►

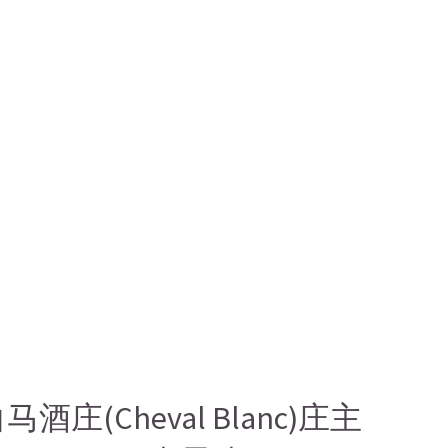
酒庄(Cheval Blanc)庄主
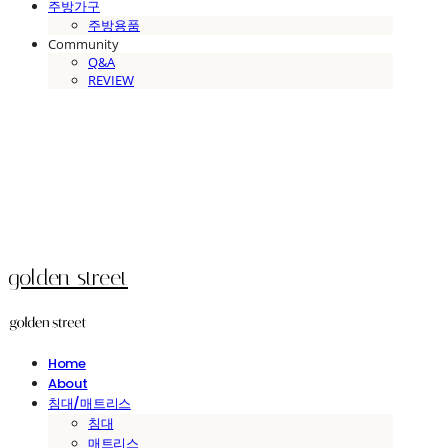
주방가구
주방용품
Community
Q&A
REVIEW
golden street
Home
About
침대/매트리스
침대
매트리스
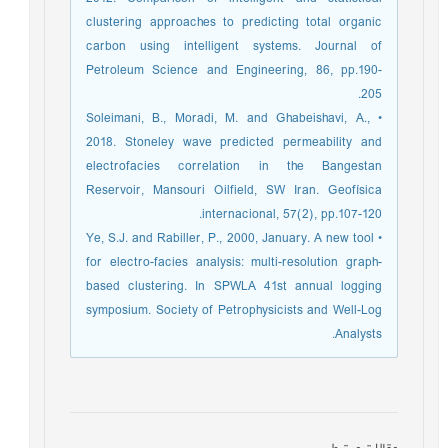
clustering approaches to predicting total organic
carbon using intelligent systems. Journal of
Petroleum Science and Engineering, 86, pp.190-
205.
• Soleimani, B., Moradi, M. and Ghabeishavi, A.,
2018. Stoneley wave predicted permeability and
electrofacies correlation in the Bangestan
Reservoir, Mansouri Oilfield, SW Iran. Geofísica
internacional, 57(2), pp.107-120.
• Ye, S.J. and Rabiller, P., 2000, January. A new tool
for electro-facies analysis: multi-resolution graph-
based clustering. In SPWLA 41st annual logging
symposium. Society of Petrophysicists and Well-Log
Analysts.
مقالات مرتبط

◄

* **WHAT THE TASK REQUIRES**: The total, and nothing more: how many lines in the entries contain "clustering"?

* **FINAL ANSWER**: 2